[What the exercise asks] Which lines of the entries below run from the one holding "84. Nakamura YK, Omaye" to the one holding "87. Wang HY, Qu", inclusive? Set down exactly those lines and no others.

[Data listing]
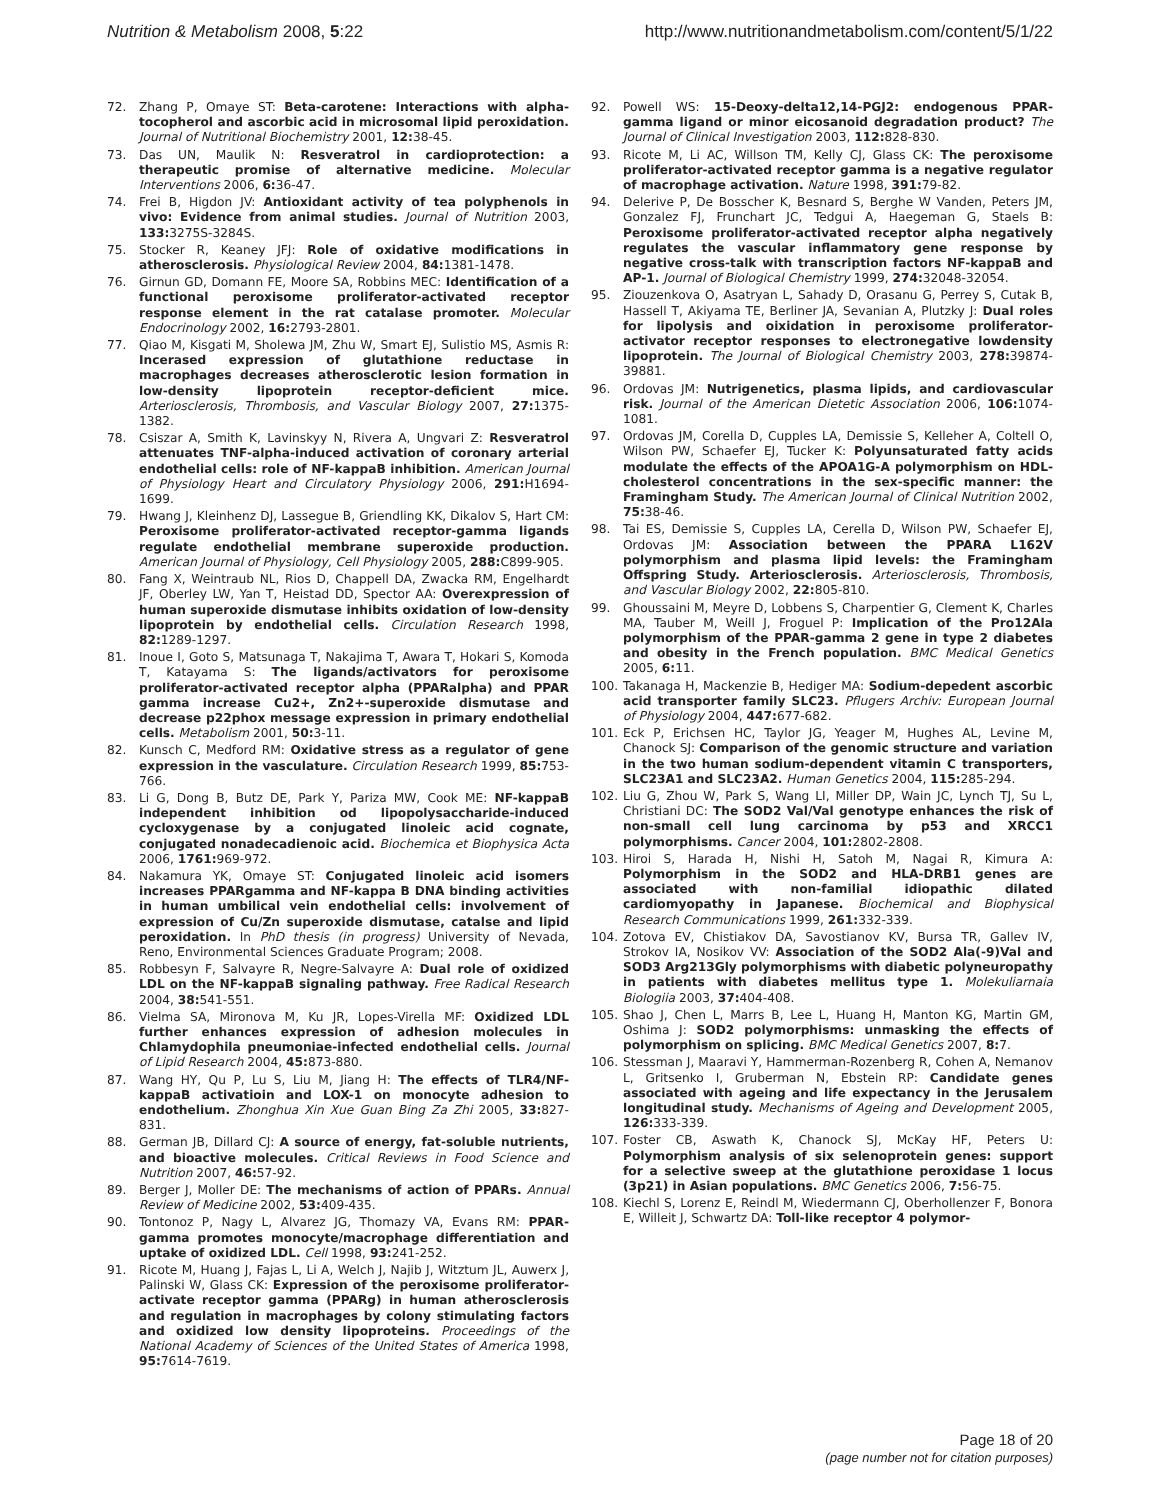Nutrition & Metabolism 2008, 5:22 http://www.nutritionandmetabolism.com/content/5/1/22
72. Zhang P, Omaye ST: Beta-carotene: Interactions with alpha-tocopherol and ascorbic acid in microsomal lipid peroxidation. Journal of Nutritional Biochemistry 2001, 12: 38-45.
73. Das UN, Maulik N: Resveratrol in cardioprotection: a therapeutic promise of alternative medicine. Molecular Interventions 2006, 6: 36-47.
74. Frei B, Higdon JV: Antioxidant activity of tea polyphenols in vivo: Evidence from animal studies. Journal of Nutrition 2003, 133: 3275S-3284S.
75. Stocker R, Keaney JFJ: Role of oxidative modifications in atherosclerosis. Physiological Review 2004, 84: 1381-1478.
76. Girnun GD, Domann FE, Moore SA, Robbins MEC: Identification of a functional peroxisome proliferator-activated receptor response element in the rat catalase promoter. Molecular Endocrinology 2002, 16: 2793-2801.
77. Qiao M, Kisgati M, Sholewa JM, Zhu W, Smart EJ, Sulistio MS, Asmis R: Incerased expression of glutathione reductase in macrophages decreases atherosclerotic lesion formation in low-density lipoprotein receptor-deficient mice. Arteriosclerosis, Thrombosis, and Vascular Biology 2007, 27: 1375-1382.
78. Csiszar A, Smith K, Lavinskyy N, Rivera A, Ungvari Z: Resveratrol attenuates TNF-alpha-induced activation of coronary arterial endothelial cells: role of NF-kappaB inhibition. American Journal of Physiology Heart and Circulatory Physiology 2006, 291: H1694-1699.
79. Hwang J, Kleinhenz DJ, Lassegue B, Griendling KK, Dikalov S, Hart CM: Peroxisome proliferator-activated receptor-gamma ligands regulate endothelial membrane superoxide production. American Journal of Physiology, Cell Physiology 2005, 288: C899-905.
80. Fang X, Weintraub NL, Rios D, Chappell DA, Zwacka RM, Engelhardt JF, Oberley LW, Yan T, Heistad DD, Spector AA: Overexpression of human superoxide dismutase inhibits oxidation of low-density lipoprotein by endothelial cells. Circulation Research 1998, 82: 1289-1297.
81. Inoue I, Goto S, Matsunaga T, Nakajima T, Awara T, Hokari S, Komoda T, Katayama S: The ligands/activators for peroxisome proliferator-activated receptor alpha (PPARalpha) and PPAR gamma increase Cu2+, Zn2+-superoxide dismutase and decrease p22phox message expression in primary endothelial cells. Metabolism 2001, 50: 3-11.
82. Kunsch C, Medford RM: Oxidative stress as a regulator of gene expression in the vasculature. Circulation Research 1999, 85: 753-766.
83. Li G, Dong B, Butz DE, Park Y, Pariza MW, Cook ME: NF-kappaB independent inhibition od lipopolysaccharide-induced cycloxygenase by a conjugated linoleic acid cognate, conjugated nonadecadienoic acid. Biochemica et Biophysica Acta 2006, 1761: 969-972.
84. Nakamura YK, Omaye ST: Conjugated linoleic acid isomers increases PPARgamma and NF-kappa B DNA binding activities in human umbilical vein endothelial cells: involvement of expression of Cu/Zn superoxide dismutase, catalse and lipid peroxidation. In PhD thesis (in progress) University of Nevada, Reno, Environmental Sciences Graduate Program; 2008.
85. Robbesyn F, Salvayre R, Negre-Salvayre A: Dual role of oxidized LDL on the NF-kappaB signaling pathway. Free Radical Research 2004, 38: 541-551.
86. Vielma SA, Mironova M, Ku JR, Lopes-Virella MF: Oxidized LDL further enhances expression of adhesion molecules in Chlamydophila pneumoniae-infected endothelial cells. Journal of Lipid Research 2004, 45: 873-880.
87. Wang HY, Qu P, Lu S, Liu M, Jiang H: The effects of TLR4/NF-kappaB activatioin and LOX-1 on monocyte adhesion to endothelium. Zhonghua Xin Xue Guan Bing Za Zhi 2005, 33: 827-831.
88. German JB, Dillard CJ: A source of energy, fat-soluble nutrients, and bioactive molecules. Critical Reviews in Food Science and Nutrition 2007, 46: 57-92.
89. Berger J, Moller DE: The mechanisms of action of PPARs. Annual Review of Medicine 2002, 53: 409-435.
90. Tontonoz P, Nagy L, Alvarez JG, Thomazy VA, Evans RM: PPAR-gamma promotes monocyte/macrophage differentiation and uptake of oxidized LDL. Cell 1998, 93: 241-252.
91. Ricote M, Huang J, Fajas L, Li A, Welch J, Najib J, Witztum JL, Auwerx J, Palinski W, Glass CK: Expression of the peroxisome proliferator-activate receptor gamma (PPARg) in human atherosclerosis and regulation in macrophages by colony stimulating factors and oxidized low density lipoproteins. Proceedings of the National Academy of Sciences of the United States of America 1998, 95: 7614-7619.
92. Powell WS: 15-Deoxy-delta12,14-PGJ2: endogenous PPAR-gamma ligand or minor eicosanoid degradation product? The Journal of Clinical Investigation 2003, 112: 828-830.
93. Ricote M, Li AC, Willson TM, Kelly CJ, Glass CK: The peroxisome proliferator-activated receptor gamma is a negative regulator of macrophage activation. Nature 1998, 391: 79-82.
94. Delerive P, De Bosscher K, Besnard S, Berghe W Vanden, Peters JM, Gonzalez FJ, Frunchart JC, Tedgui A, Haegeman G, Staels B: Peroxisome proliferator-activated receptor alpha negatively regulates the vascular inflammatory gene response by negative cross-talk with transcription factors NF-kappaB and AP-1. Journal of Biological Chemistry 1999, 274: 32048-32054.
95. Ziouzenkova O, Asatryan L, Sahady D, Orasanu G, Perrey S, Cutak B, Hassell T, Akiyama TE, Berliner JA, Sevanian A, Plutzky J: Dual roles for lipolysis and oixidation in peroxisome proliferator-activator receptor responses to electronegative lowdensity lipoprotein. The Journal of Biological Chemistry 2003, 278: 39874-39881.
96. Ordovas JM: Nutrigenetics, plasma lipids, and cardiovascular risk. Journal of the American Dietetic Association 2006, 106: 1074-1081.
97. Ordovas JM, Corella D, Cupples LA, Demissie S, Kelleher A, Coltell O, Wilson PW, Schaefer EJ, Tucker K: Polyunsaturated fatty acids modulate the effects of the APOA1G-A polymorphism on HDL-cholesterol concentrations in the sex-specific manner: the Framingham Study. The American Journal of Clinical Nutrition 2002, 75: 38-46.
98. Tai ES, Demissie S, Cupples LA, Cerella D, Wilson PW, Schaefer EJ, Ordovas JM: Association between the PPARA L162V polymorphism and plasma lipid levels: the Framingham Offspring Study. Arteriosclerosis. Arteriosclerosis, Thrombosis, and Vascular Biology 2002, 22: 805-810.
99. Ghoussaini M, Meyre D, Lobbens S, Charpentier G, Clement K, Charles MA, Tauber M, Weill J, Froguel P: Implication of the Pro12Ala polymorphism of the PPAR-gamma 2 gene in type 2 diabetes and obesity in the French population. BMC Medical Genetics 2005, 6: 11.
100. Takanaga H, Mackenzie B, Hediger MA: Sodium-depedent ascorbic acid transporter family SLC23. Pflugers Archiv: European Journal of Physiology 2004, 447: 677-682.
101. Eck P, Erichsen HC, Taylor JG, Yeager M, Hughes AL, Levine M, Chanock SJ: Comparison of the genomic structure and variation in the two human sodium-dependent vitamin C transporters, SLC23A1 and SLC23A2. Human Genetics 2004, 115: 285-294.
102. Liu G, Zhou W, Park S, Wang LI, Miller DP, Wain JC, Lynch TJ, Su L, Christiani DC: The SOD2 Val/Val genotype enhances the risk of non-small cell lung carcinoma by p53 and XRCC1 polymorphisms. Cancer 2004, 101: 2802-2808.
103. Hiroi S, Harada H, Nishi H, Satoh M, Nagai R, Kimura A: Polymorphism in the SOD2 and HLA-DRB1 genes are associated with non-familial idiopathic dilated cardiomyopathy in Japanese. Biochemical and Biophysical Research Communications 1999, 261: 332-339.
104. Zotova EV, Chistiakov DA, Savostianov KV, Bursa TR, Gallev IV, Strokov IA, Nosikov VV: Association of the SOD2 Ala(-9)Val and SOD3 Arg213Gly polymorphisms with diabetic polyneuropathy in patients with diabetes mellitus type 1. Molekuliarnaia Biologiia 2003, 37: 404-408.
105. Shao J, Chen L, Marrs B, Lee L, Huang H, Manton KG, Martin GM, Oshima J: SOD2 polymorphisms: unmasking the effects of polymorphism on splicing. BMC Medical Genetics 2007, 8: 7.
106. Stessman J, Maaravi Y, Hammerman-Rozenberg R, Cohen A, Nemanov L, Gritsenko I, Gruberman N, Ebstein RP: Candidate genes associated with ageing and life expectancy in the Jerusalem longitudinal study. Mechanisms of Ageing and Development 2005, 126: 333-339.
107. Foster CB, Aswath K, Chanock SJ, McKay HF, Peters U: Polymorphism analysis of six selenoprotein genes: support for a selective sweep at the glutathione peroxidase 1 locus (3p21) in Asian populations. BMC Genetics 2006, 7: 56-75.
108. Kiechl S, Lorenz E, Reindl M, Wiedermann CJ, Oberhollenzer F, Bonora E, Willeit J, Schwartz DA: Toll-like receptor 4 polymor-
Page 18 of 20
(page number not for citation purposes)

[Worked solution]
84. Nakamura YK, Omaye ST: Conjugated linoleic acid isomers increases PPARgamma and NF-kappa B DNA binding activities in human umbilical vein endothelial cells: involvement of expression of Cu/Zn superoxide dismutase, catalse and lipid peroxidation. In PhD thesis (in progress) University of Nevada, Reno, Environmental Sciences Graduate Program; 2008.
85. Robbesyn F, Salvayre R, Negre-Salvayre A: Dual role of oxidized LDL on the NF-kappaB signaling pathway. Free Radical Research 2004, 38: 541-551.
86. Vielma SA, Mironova M, Ku JR, Lopes-Virella MF: Oxidized LDL further enhances expression of adhesion molecules in Chlamydophila pneumoniae-infected endothelial cells. Journal of Lipid Research 2004, 45: 873-880.
87. Wang HY, Qu P, Lu S, Liu M, Jiang H: The effects of TLR4/NF-kappaB activatioin and LOX-1 on monocyte adhesion to endothelium. Zhonghua Xin Xue Guan Bing Za Zhi 2005, 33: 827-831.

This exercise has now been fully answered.